Written By Muskan Khadka

Women are constantly infantilised when it comes to their bodily autonomy and the road to motherhood is no exception. In the area of obstetrics, there is a frightening history of a failure to warn women of material risks around key pregnancy procedures, mostly regarding delivery, and too many times has the lack of choice left women worse off. Patient’s bodily autonomy is protected in the form of informed consent, more so, in the 90s the Court held that Australian doctors must disclose material risks of proposed treatments. Despite this, there is a growing concern that obstetricians are not upholding their duty to warn and obtain informed consent - effectively taking away women’s bodily autonomy.

Take for example, the case of Nadine Montgomery, a woman who managed her own diabetes, held a degree in molecular biology and worked as a hospital specialist for a pharmaceutical company, and was still deemed incapable of making her own decisions by her obstetrician. Information about a 9-10% risk of shoulder dystocia was deliberately withheld from her because the obstetrician believed Nadine would make a choice outside of her best interest. These risks, despite being low, materialized as Nadine’s son suffered significant injury causing brain damage and cerebral palsy. In 2015, the Court found that the obstetricians actions were unlawful as Nadine’s sons injuries were a direct result of the obstetricians failure to warn and it was highlighted that important health information should never be withheld from competent adults. This is not an isolated incident, in 2018 a 38 year old overdue in-vitro fertilisation patient with a medical background was not made aware of the associated risks resulting in stillbirth, due to their obstetrician failing to uphold their duty to inform. Despite the terrible outcomes of when an obstetrician gets it wrong, the likelihood of women receiving full medical assessments in the first place and subsequently having a chance to consent to treatment is on the decline.

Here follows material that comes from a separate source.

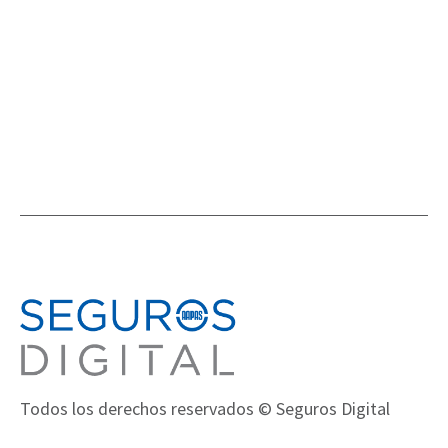
NOVEDADES EN EL MUNDO DEL SEGURO
,
NOVEDADES
Todos los derechos reservados © Seguros Digital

According to the Australian College of Midwives referral guidelines, an increasing number of antenatal patients are not being seen by a doctor at all, i.e. the professionals qualified to provide informed consent. This also means women with high risk pregnancies that require specialist attention may never see a doctor because according to the referral guidelines, consultation with an obstetrician is optional. Further, a major Australian hospital implemented a policy in 2010 requiring trainees to become proficient in forceps before being allowed to use vacuums during deliveries, despite the known risks of maternal trauma associated with forceps. This meant forceps were increasingly used as the first response to an obstructed labour and patients were not informed of the risk of forceps or possible alternatives and therefore not provided with the ability to properly consent.

Women should be given the chance to make choices about their own bodies and should be recognised as capable of doing so. Accordingly, obstetricians should take into account the importance of the preservation of bodily autonomy when providing essential care and respect the decision making power women are entitled to about their own bodies.